Lots of fun was had this weekend. The highlights include:
Martin not working Saturday so we could slepp in together in the morning
Getting all the washing done in the new machine and hanging on the new line
Free vegetarian pie cause it was free pie day at Garlos
Getting the Christmas shopping finished without having to go to Broadway
Wrapping presents with Martin
Having a good swim with not people there
Watching Pans Labarynth
Going to church
Having a picnic at Glebe with Martin, Matt, Ryan and Andrew
Seeing Mic Conways National Junk Band with Andrew and Cathy
Going to give a hamper to a very friendly woman and her gorgeous blind dog.
Relaxing at home on Sunday night
On Sunday the minister of our church announced that he would be resigning. It came as a real shock. I had absolutely no idea, in fact he didn’t either until about two months beforehand and had only had it confirmed on the Friday so I guess there was no way for me to know. Anyway, it was very sad news. He has been an amazing teacher, leader and friend and it is incredibly disappointing to think that he won’t be around next year.
I don’t think I’ll write much more than that. Yesterday I thought that I had come to terms with the idea but today I am feeling all negative again. I guess I just have to keep praying and hoping and trusting.
This is a story for all the tea/teapot lovers, mainly Jemma Castle and my mum who first introduced me to teapots.

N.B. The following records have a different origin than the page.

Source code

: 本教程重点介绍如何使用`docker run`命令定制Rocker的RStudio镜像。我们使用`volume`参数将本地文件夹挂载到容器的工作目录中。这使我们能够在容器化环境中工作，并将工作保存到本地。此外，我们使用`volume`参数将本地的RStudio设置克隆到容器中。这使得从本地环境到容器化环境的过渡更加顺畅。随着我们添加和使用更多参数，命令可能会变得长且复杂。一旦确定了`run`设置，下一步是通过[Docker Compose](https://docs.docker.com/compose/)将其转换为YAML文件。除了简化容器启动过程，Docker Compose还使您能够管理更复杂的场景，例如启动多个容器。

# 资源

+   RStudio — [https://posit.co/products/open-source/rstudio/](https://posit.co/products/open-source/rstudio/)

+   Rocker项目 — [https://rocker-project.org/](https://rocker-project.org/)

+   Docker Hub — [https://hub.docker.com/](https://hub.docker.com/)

Last week I bought a teapot from the St Vincent de Paul. It was $2 which I thought was a bit of bargain but the volunteer didn’t seem to agree with me. She asked, “what do you want that for?” I told her I wanted to to make tea. She appeard somewhat perplexed and said, “well you can have it for a $1”. I only had a $2 coin so I gave her that and said I was happy to pay two.
So I took my new/old teapot and began my journey home. I was still pretty chuffed with my purchase, even if the woman didn’t share my enthusiasm. I had not requested a bag so had to walk all through Chatswood carrying my teapot, for the world to see. And then on the train it sat perched in my lap while I read my book. I admit I may have looked a little bit silly and I was feeling starting to feel somewhat embarassed when people started to look at me and my teapot but I was suprised at how suprised people seemed to be. It was as if they had never seen a teapot before.
I guess in this day and age where everything is so efficient and quick and busy is our mantra teapots must be out. I mean if one wishes to make tea with a teapot they must first boil the water (preferably from cold) and then pour it over the tea leaves. Then cover it with a cosy and wait for a couple of minutes for it to brew. Finally it is ready for pouring. Then if one wishes to truly enjoy their tea they must stop what they are doing, sit down and drink. It is true this takes much more time than having a tea bag but I am grateful for that. I am grateful that everything good is not necessarily efficient. I am grateful for this daily reminder to stop, to take a rest, and enjoy the simple things that God has given us.